Masyarakat Indonesia biasanya aman, setelah pesta demokrasi. Tapi, kehidupan sosial masyarakat Indonesia akan bumerang menjelang pesta demokrasi. Karena ada permainan instrumen politik adu domba dari aktor-aktor yang ingin memenangkan jagoanya.
Meskipun dalam etika sosial sudah dikatakan bahwasannya tidak dibenarkan seseorang untuk menghalalkan segala cara untuk mencapai tujuannya.
Namun, etika ini tampaknya sudah tidak berlaku lagi di zaman pertarungan egosentris.
Miris! Itulah kata yang tepat untuk menggambarkan fenomena kehidupan masyarakat di tengah multikulturalisme.
Sejatinya, di dunia ini tidak ada yang benar-benar murni jujur sih. Tapi, ya minimalkan segala sesuatu itu harus diletakan pada human interest.
Karena nilai-nilai kemanusiaan itu jauh lebih penting daripada masa jabatan 5 tahun dst.

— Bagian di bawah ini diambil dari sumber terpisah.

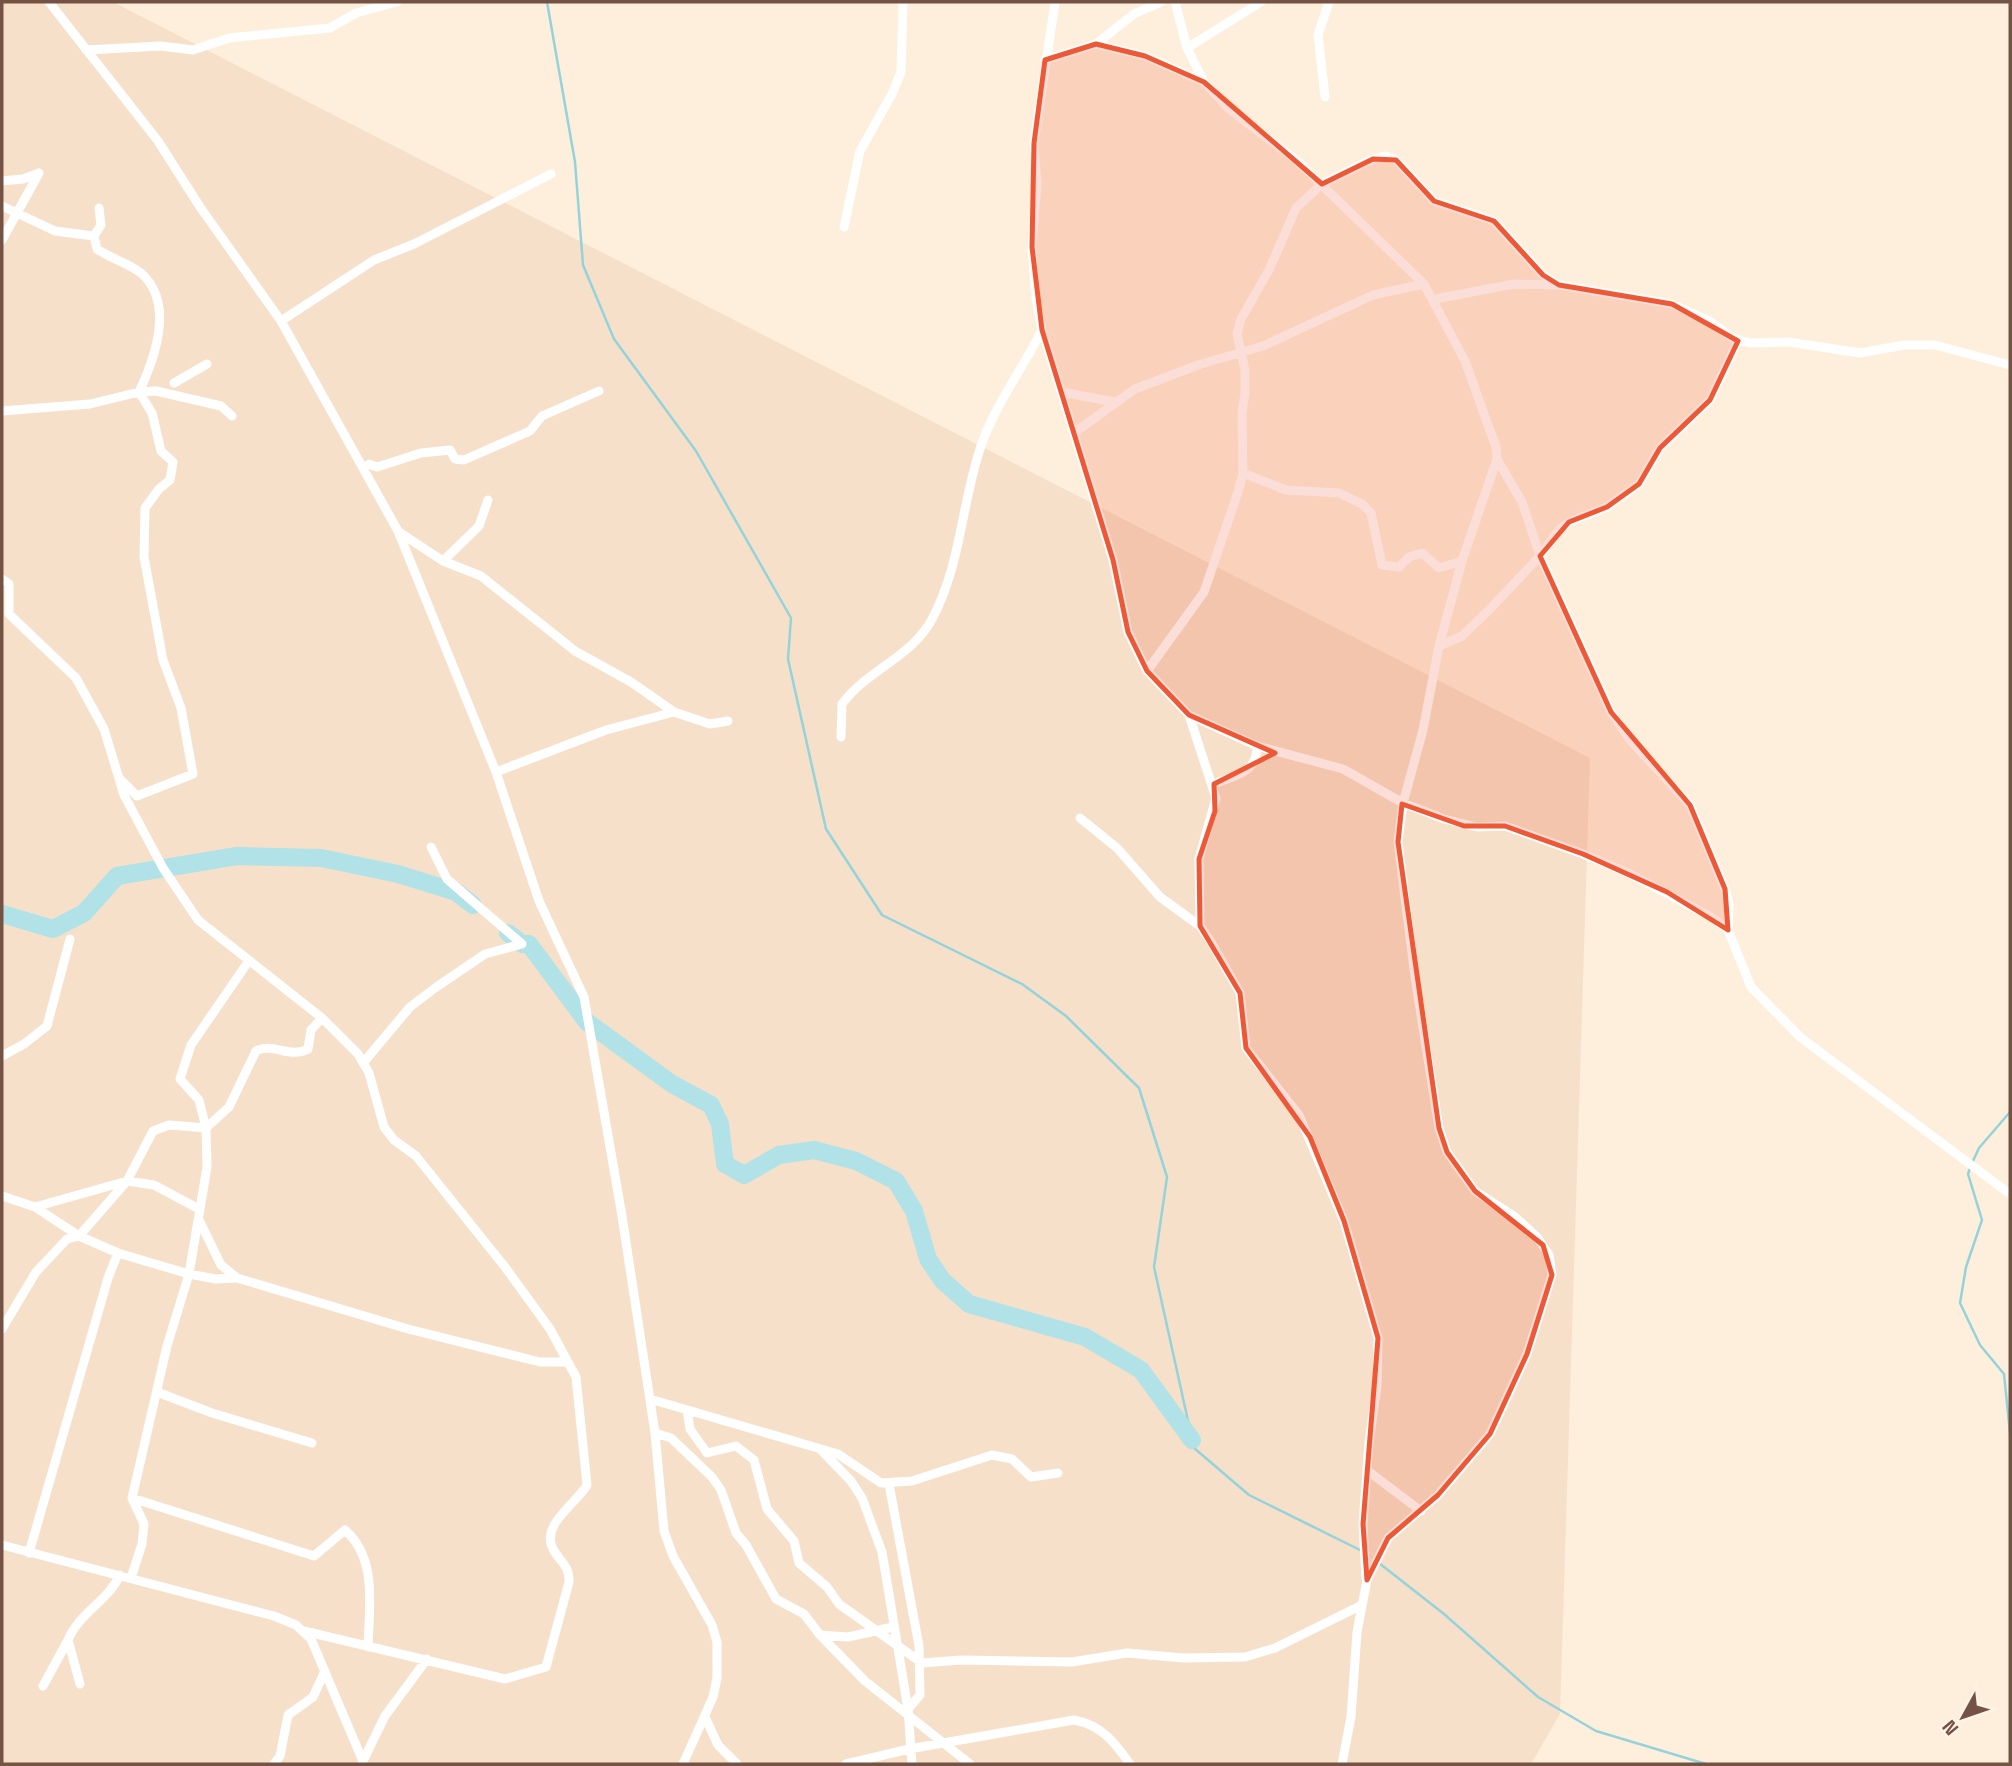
<svg xmlns="http://www.w3.org/2000/svg" width="2012" height="1766" font-family="'Space Grotesk',sans-serif">
  <style>
    .residential { fill: #f6e0ca }
    .lines { fill: none; stroke-linecap: round; stroke-linejoin: round }
    .stream { stroke: #95d3db; stroke-width: 2.5 }
    .river { stroke: #b0e2e8; stroke-width: 18 }
    .street { stroke: #fff; stroke-width: 9 }
    .marked { fill: #ed5837; fill-opacity: 0.2; stroke: #ed5837; stroke-width: 5; stroke-linejoin: round }
  </style>
  <rect width="100%" height="100%" fill="#feefdc"/>
  <path class="residential" d="M 2,2 L 113,2 L 1590,758 L 1560,1714 L 1531,1764 L 2,1764 Z"/>
  <g class="lines">
    <path class="stream" d="M 547,2 L 575,162 L 583,265 L 614,339 L 696,451 L 791,618 L 788,659 L 826,829 L 882,915 L 1022,984 L 1066,1016 L 1139,1088 L 1167,1177 L 1154,1267 L 1194,1448 L 1249,1495 L 1362,1551
      M 1973,1161 L 1979,1148 L 2010,1112
      M 1970,1168 L 1968,1174 L 1982,1220 L 1966,1267 L 1960,1303 L 1980,1345 L 2004,1374 L 2010,1433
      M 1379,1563 L 1444,1614 L 1538,1697 L 1596,1731 L 1706,1764"/>
    <path class="river" d="M 2,914 L 53,929 L 84,913 L 117,876 L 237,856 L 321,858 L 398,874 L 456,892 L 473,905
      M 508,933 L 522,944 L 529,944 L 587,1022 L 672,1084 L 711,1105 L 720,1124 L 725,1164 L 744,1175 L 779,1155 L 814,1150 L 856,1161 L 896,1181 L 914,1211 L 928,1259 L 942,1280 L 969,1304 L 1085,1337 L 1141,1370 L 1192,1440"/>
    <path class="street" d="M 49,2 L 158,141 L 200,207 L 281,321 L 398,531 L 496,772 L 539,901 L 584,997 L 622,1216 L 655,1433 L 664,1531 L 673,1556 L 712,1625 L 717,1642 L 717,1678 L 713,1697 L 683,1764
      M 1055,2 L 1034,143 L 1037,184 L 1032,247 L 1036,299 L 1042,330 L 1113,560 L 1128,632 L 1147,671 L 1189,715 L 1257,746 L 1343,769 L 1403,803 L 1444,819 L 1477,827 L 1505,826 L 1583,854 L 1628,873 L 1711,917 L 1728,930 L 1751,987 L 1800,1037 L 2010,1194
      M 1175,2 L 1187,48 L 1204,82 L 1229,109 L 1296,160 L 1424,284 L 1465,361 L 1496,447 L 1497,459 L 1462,561 L 1439,646 L 1423,730 L 1403,803 L 1398,842 L 1415,977 L 1439,1128 L 1447,1152 L 1475,1191 L 1514,1216 L 1537,1237 L 1549,1255 L 1552,1275 L 1527,1354 L 1490,1434 L 1438,1495 L 1388,1538 L 1367,1580 L 1357,1632 L 1351,1717 L 1342,1764
      M 1096,44 L 1134,14 L 1161,2
      M 1187,48 L 1261,2
      M 86,50 L 161,46 L 193,50 L 229,38 L 330,28 L 356,13 L 397,2
      M 1045,60 L 1096,44 L 1145,56 L 1204,82
      M 1325,97 L 1318,35 L 1329,2
      M 2,181 L 23,179 L 39,173
      M 2,206 L 55,231 L 94,236
      M 99,208 L 101,225 L 94,236 L 97,249 C 111,259 127,262 141,273 C 175,303 155,358 139,392 L 152,413 L 161,451 L 173,462 L 170,480 L 159,489 L 145,508 L 144,557 L 163,660 L 181,708 L 193,774 L 137,796 L 120,779
      M 844,227 L 860,151 L 892,94 L 901,72 L 903,2
      M 2,240 L 39,173
      M 1435,299 L 1514,284 L 1557,285
      M 281,321 L 374,260 L 414,244 L 551,174
      M 174,383 L 207,364
      M 1062,392 L 1114,402
      M 2,411 L 90,404 L 139,392 L 156,391 L 221,406 L 232,416
      M 1075,432 L 1135,389 L 1198,365 L 1263,346 L 1373,295 L 1424,284
      M 1497,459 L 1522,502 L 1540,556 L 1611,712 L 1630,740 L 1690,805 L 1725,889 L 1729,904 L 1728,930
      M 369,464 L 377,467 L 421,453 L 450,450 L 455,459 L 464,460 L 530,431 L 542,416 L 599,391
      M 1243,473 L 1286,490 L 1339,493 L 1362,504 L 1371,513 L 1382,565 L 1399,567 L 1409,557 L 1422,553 L 1439,568 L 1462,561
      M 399,532 L 443,561 L 481,576 L 575,651 L 631,682 L 674,712 L 710,724 L 728,721
      M 443,561 L 479,526 L 488,500
      M 2,579 L 9,584 L 9,614 L 76,678 L 104,729 L 124,795 L 163,868 L 198,920 L 322,1018 L 358,1054 L 369,1073 L 384,1127 L 394,1140 L 416,1156 L 505,1267 L 550,1329 L 576,1377 L 587,1485 C 577,1503 540,1525 553,1549 C 560,1562 570,1566 569,1582 L 546,1667 L 505,1679 L 304,1631
      M 1439,646 L 1462,636 L 1489,610 L 1540,556 L 1558,531 L 1569,522 L 1607,507 L 1639,484 L 1660,448 L 1710,400 L 1738,341
      M 1147,671 L 1204,592 L 1238,492 L 1243,473 L 1242,413 L 1245,393 L 1245,370 L 1237,334 L 1241,319 L 1269,270 L 1296,208 L 1322,184 L 1373,159 L 1385,156 L 1396,160 L 1434,201 L 1494,221 L 1543,275 L 1559,285 L 1672,304 L 1710,321 L 1732,338 L 1750,343 L 1789,342 L 1860,353 L 1904,345 L 1935,345 L 2010,365
      M 1189,715 L 1216,798 L 1199,859 L 1200,926
      M 841,737 L 842,704 C 866,671 910,658 931,621 C 960,568 961,509 979,452 C 992,409 1022,370 1042,330
      M 496,772 L 606,730 L 674,712
      M 1214,784 C 1235,775 1258,773 1257,746
      M 1080,818 L 1117,848 L 1160,897 L 1200,926 L 1211,942 L 1240,993 L 1246,1048 L 1299,1115 L 1344,1221 L 1378,1338 L 1377,1386 L 1369,1442 L 1363,1524 L 1366,1578
      M 2,1056 L 24,1044 L 47,1026 L 70,939
      M 363,1063 L 410,1007 L 435,988 L 485,954 L 522,944 L 447,879 L 431,847
      M 2,1196 L 35,1207 L 79,1236 L 118,1253 L 189,1274 L 216,1279 L 236,1278
      M 35,1207 L 127,1181 L 154,1185 L 199,1209
      M 199,1220 L 221,1265 L 237,1278 L 408,1329 L 540,1362 L 566,1362
      M 2,1329 L 36,1272 L 67,1239 L 79,1236 L 127,1181 L 153,1131 L 169,1125 L 206,1128 L 229,1107 L 256,1051 C 273,1042 290,1059 308,1049 L 311,1030 L 322,1018
      M 157,1392 L 212,1413 L 312,1443
      M 650,1399 L 838,1454 L 881,1483 L 912,1481 L 992,1455 L 1012,1459 L 1031,1477 L 1058,1473
      M 687,1410 L 690,1429 L 707,1453 L 736,1446 L 754,1460 L 767,1509 L 794,1541 L 799,1563 L 827,1587 L 839,1604 L 922,1663 L 961,1660 L 1072,1662 L 1127,1653 L 1183,1658 L 1245,1657 L 1275,1648 L 1360,1606
      M 655,1433 L 671,1438 L 712,1477 L 721,1490 L 736,1533 L 746,1545 L 776,1599 L 804,1614 L 820,1635 L 865,1681 L 970,1764
      M 822,1451 L 851,1481 L 862,1498 L 882,1552 L 908,1709 L 912,1764
      M 1368,1471 L 1421,1511
      M 889,1484 L 919,1646 L 920,1695 L 908,1709
      M 132,1498 L 314,1556 L 345,1530 C 378,1559 369,1608 368,1647
      M 2,1545 L 274,1616 L 296,1625 L 311,1639 L 362,1759
      M 29,1553 L 108,1278 L 118,1253
      M 131,1578 L 142,1544 L 144,1524 L 132,1498 L 167,1346 L 189,1274 L 207,1167 L 206,1128 L 199,1100 L 180,1079 L 191,1045 L 248,962
      M 820,1635 L 848,1637 L 893,1627
      M 80,1684 L 68,1640 C 78,1614 108,1601 120,1575
      M 43,1686 L 68,1640
      M 705,1717 L 718,1745 L 737,1764
      M 362,1763 L 385,1716 L 427,1659
      M 274,1764 L 280,1756 L 288,1715 L 313,1697 L 325,1671
      M 846,1764 L 909,1749 L 1074,1720 C 1102,1725 1115,1743 1130,1764"/>
  </g>
  <path class="marked" d="M 1096,44 L 1145,56 L 1204,82 L 1322,184 L 1373,159 L 1396,160 L 1434,201 L 1494,221 L 1543,275 L 1559,285 L 1672,304 L 1738,341 L 1710,400 L 1660,448 L 1639,484 L 1607,507 L 1569,522 L 1540,556 L 1611,712 L 1690,805 L 1725,889 L 1728,930 L 1667,892 L 1583,854 L 1505,826 L 1464,826 L 1402,804 L 1398,842 L 1439,1128 L 1447,1152 L 1475,1191 L 1543,1245 L 1552,1275 L 1527,1354 L 1490,1434 L 1438,1495 L 1388,1538 L 1367,1580 L 1363,1524 L 1378,1338 L 1344,1221 L 1310,1137 L 1246,1048 L 1240,993 L 1200,926 L 1199,859 L 1215,811 L 1214,784 L 1275,753 L 1189,715 L 1147,671 L 1128,632 L 1113,560 L 1042,330 L 1032,247 L 1034,143 L 1045,60 Z"/>
  <rect width="2012" height="1766" fill="none" stroke="#745344" stroke-width="7"/>
  <g transform="translate(1963 1717) rotate(230)" stroke="#fff3e4" stroke-width="5" paint-order="stroke">
  <path d="M0-5L12 26L0 18L-12 26Z" fill="#745344"/>
  <text y="-10" font-size="19" font-weight="bold" text-anchor="middle" fill="#745344">N</text>
  </g>
</svg>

Seorang pewarta atau pemberi kabar gembira, biasanya meletakkan dasar pelayanannya pada asas kedamaian, kesejahteraan, dan kenyamanan di tengah tugas hariannya.
Namun, apa yang akan terjadi, bila pewarta itu merupakan seorang provokator di belakang layar?
Dalam konsep peribahasa latin, kita akan menamakan si provokator tersebut dengan istilah  "HOMO HOMINI LUPUS" yang berarti manusia adalah serigala bagi sesamanya.
Memang benar adanya. Karena sisi kebinatangan kita itu selalu berorientasi pada permusuhan, terutama dalam mereakisasikan mimpi-mimpi dari segelintir orang.